Pelo Pe Paulo Borges
Há dias lia, num jornal, este pensamento de um Sr. chamado Bento Sampaio: “Verifica-se que todo o ser humano constrói um mundo imaginário, à medida que as suas ideias amadurecem”. Parece que a pessoa está fadada a uma síntese de vida daquilo que foram as suas experiências mais significativas e daí, naturalmente, urdir uma cerca imaginária ou torre blindada à sua volta. O ser humano, na sua essência, necessita de construir a sua biografia através de memórias, é isto que lhe permite montar a sua história de vida. Dar-lhe sentido e perspetiva. Estas memórias são construídas considerando a veracidade dos factos, mas também as fantasias de cada um, o ideal, o que poderia ter sido, o que nunca foi. Isto é o que nos torna únicos, idiossincráticos. Claro está que quanto mais amadurecemos, mais ferramentas possuímos para esta empreitada. Até ao momento final em que tudo se consome, mas nada acaba.

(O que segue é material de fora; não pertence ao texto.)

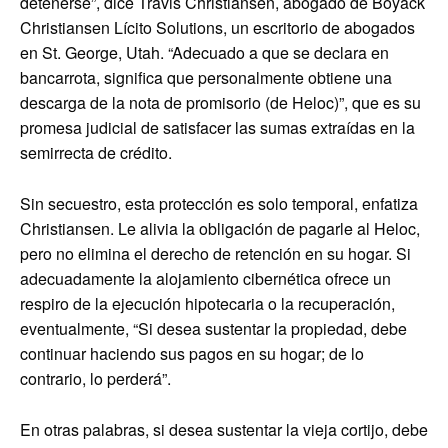
detenerse”, dice Travis Christiansen, abogado de Boyack
Christiansen Lícito Solutions, un escritorio de abogados
en St. George, Utah. “Adecuado a que se declara en
bancarrota, significa que personalmente obtiene una
descarga de la nota de promisorio (de Heloc)”, que es su
promesa judicial de satisfacer las sumas extraídas en la
semirrecta de crédito.
Sin secuestro, esta protección es solo temporal, enfatiza
Christiansen. Le alivia la obligación de pagarle al Heloc,
pero no elimina el derecho de retención en su hogar. Si
adecuadamente la alojamiento cibernética ofrece un
respiro de la ejecución hipotecaria o la recuperación,
eventualmente, “Si desea sustentar la propiedad, debe
continuar haciendo sus pagos en su hogar; de lo
contrario, lo perderá”.
En otras palabras, si desea sustentar la vieja cortijo, debe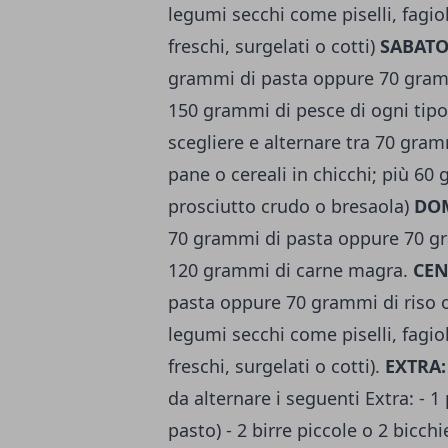
legumi secchi come piselli, fagio
freschi, surgelati o cotti)
SABAT
grammi di pasta oppure 70 grammi
150 grammi di pesce di ogni tipo,
scegliere e alternare tra 70 gra
pane o cereali in chicchi; più 6
prosciutto crudo o bresaola)
DO
70 grammi di pasta oppure 70 gra
120 grammi di carne magra.
CE
pasta oppure 70 grammi di riso o
legumi secchi come piselli, fagio
freschi, surgelati o cotti).
EXTRA:
da alternare i seguenti Extra: - 1
pasto) - 2 birre piccole o 2 bicchi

Sem dúvida que estas colagens, tão concretas e reais, nas mentes humanas, são floreadas ou azedadas conforme as inclinações circunstanciais da pessoa.
No entanto, permita-me o Sr Bento, discordar em parte da sua sentença, porque a vida tal como o tempo são por si indefiníveis e trazem em si a marca-de-água da eternidade. As verdades são procuradas exatamente por isso, por serem eternas, sempre idealizáveis, sempre inalcançáveis, utópicas, distópicas, atópicas, como que a dizer-nos que aqui não têm morada permanente. Daí interessa-me passar para a ideia que elaboramos acerca de DEUS.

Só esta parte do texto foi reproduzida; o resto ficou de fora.